**Exercise prompt:**
Copy all the data exactly, except the pictures.

**Stored data:**
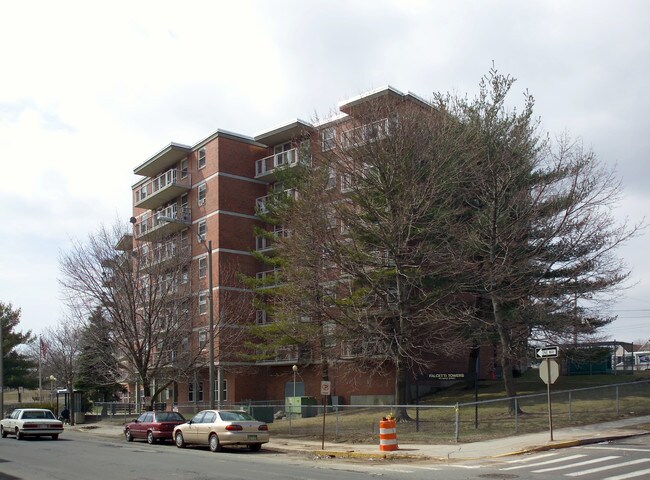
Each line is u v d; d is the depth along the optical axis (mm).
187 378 37625
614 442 19672
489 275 27312
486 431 23438
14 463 19109
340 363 31125
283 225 35062
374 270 28141
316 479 14070
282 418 37188
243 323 42438
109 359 36281
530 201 28125
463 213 29406
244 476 14891
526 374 44594
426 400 34812
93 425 44344
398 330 27891
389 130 27500
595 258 28562
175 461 19109
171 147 49281
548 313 28375
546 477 13609
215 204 46281
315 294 28297
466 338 30719
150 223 51219
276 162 46375
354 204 28500
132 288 34625
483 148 28281
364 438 24859
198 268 47031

**Output for this task:**
Each line is u v d; d is the depth along the optical axis (mm).
187 378 37625
614 442 19672
489 275 27312
486 431 23438
14 463 19109
340 363 31125
283 225 35062
374 270 28141
316 479 14070
282 418 37188
243 323 42438
109 359 36281
530 201 28125
463 213 29406
244 476 14891
526 374 44594
426 400 34812
93 425 44344
398 330 27891
389 130 27500
595 258 28562
175 461 19109
171 147 49281
548 313 28375
546 477 13609
215 204 46281
315 294 28297
466 338 30719
150 223 51219
276 162 46375
354 204 28500
132 288 34625
483 148 28281
364 438 24859
198 268 47031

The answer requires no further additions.